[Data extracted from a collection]
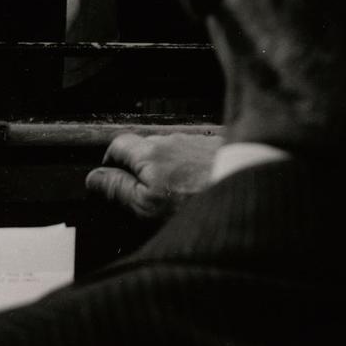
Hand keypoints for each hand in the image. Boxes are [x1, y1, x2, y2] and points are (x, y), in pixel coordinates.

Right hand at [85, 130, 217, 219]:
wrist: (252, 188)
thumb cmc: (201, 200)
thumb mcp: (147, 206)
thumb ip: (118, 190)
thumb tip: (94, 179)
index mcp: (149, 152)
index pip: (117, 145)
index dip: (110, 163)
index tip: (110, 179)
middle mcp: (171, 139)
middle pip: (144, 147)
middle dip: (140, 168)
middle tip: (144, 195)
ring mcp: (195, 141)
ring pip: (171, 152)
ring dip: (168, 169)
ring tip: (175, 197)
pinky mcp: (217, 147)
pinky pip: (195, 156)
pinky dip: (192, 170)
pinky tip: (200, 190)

==

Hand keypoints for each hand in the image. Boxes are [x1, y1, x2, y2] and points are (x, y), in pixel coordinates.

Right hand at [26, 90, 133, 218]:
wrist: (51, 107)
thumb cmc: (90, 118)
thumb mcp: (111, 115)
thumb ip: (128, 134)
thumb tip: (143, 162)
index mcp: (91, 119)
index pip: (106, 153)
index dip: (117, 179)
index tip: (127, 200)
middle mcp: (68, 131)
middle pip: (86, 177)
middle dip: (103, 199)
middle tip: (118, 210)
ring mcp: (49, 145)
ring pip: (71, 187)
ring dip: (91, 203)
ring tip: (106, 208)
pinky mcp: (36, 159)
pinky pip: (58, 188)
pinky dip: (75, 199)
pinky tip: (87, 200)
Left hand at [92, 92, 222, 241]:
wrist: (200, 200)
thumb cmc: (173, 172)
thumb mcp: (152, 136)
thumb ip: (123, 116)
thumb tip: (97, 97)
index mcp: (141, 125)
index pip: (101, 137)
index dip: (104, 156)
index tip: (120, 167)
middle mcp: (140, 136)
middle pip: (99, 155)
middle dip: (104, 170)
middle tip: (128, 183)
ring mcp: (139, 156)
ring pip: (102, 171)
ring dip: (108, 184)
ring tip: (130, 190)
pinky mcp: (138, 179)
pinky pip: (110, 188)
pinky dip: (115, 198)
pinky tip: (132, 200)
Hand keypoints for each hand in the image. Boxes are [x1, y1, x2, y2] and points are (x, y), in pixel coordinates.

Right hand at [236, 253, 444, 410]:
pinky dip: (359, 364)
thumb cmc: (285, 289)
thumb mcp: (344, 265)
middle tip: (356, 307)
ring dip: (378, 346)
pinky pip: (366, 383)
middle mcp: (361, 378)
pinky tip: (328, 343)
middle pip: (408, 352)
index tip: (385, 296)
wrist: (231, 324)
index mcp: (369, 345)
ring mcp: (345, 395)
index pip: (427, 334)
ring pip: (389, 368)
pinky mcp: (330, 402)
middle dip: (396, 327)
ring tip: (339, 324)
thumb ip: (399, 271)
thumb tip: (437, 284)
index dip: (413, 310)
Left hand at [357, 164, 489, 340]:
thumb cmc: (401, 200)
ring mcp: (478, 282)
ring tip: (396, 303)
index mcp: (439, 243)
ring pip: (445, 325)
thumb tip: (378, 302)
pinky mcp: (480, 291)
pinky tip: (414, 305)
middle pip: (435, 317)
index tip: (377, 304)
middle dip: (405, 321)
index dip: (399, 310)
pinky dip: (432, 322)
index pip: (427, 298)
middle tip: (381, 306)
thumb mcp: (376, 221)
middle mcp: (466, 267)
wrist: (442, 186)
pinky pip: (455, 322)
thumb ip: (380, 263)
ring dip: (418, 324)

AIM OF THE EXERCISE
For this exercise, please output exactly the lines above starting at the line with "pinky pip: (110, 188)" and ending at the line with "middle tip: (356, 307)", ends included.

SOLUTION FOR THIS PROBLEM
pinky pip: (110, 188)
pinky dip: (115, 198)
pinky tip: (132, 200)
Hand keypoints for each hand in the image. Boxes are [x1, y1, x2, y2] and points are (x, y), in pixel coordinates.

Right hand at [236, 253, 444, 410]:
pinky dip: (359, 364)
thumb cmc: (285, 289)
thumb mcp: (344, 265)
middle tip: (356, 307)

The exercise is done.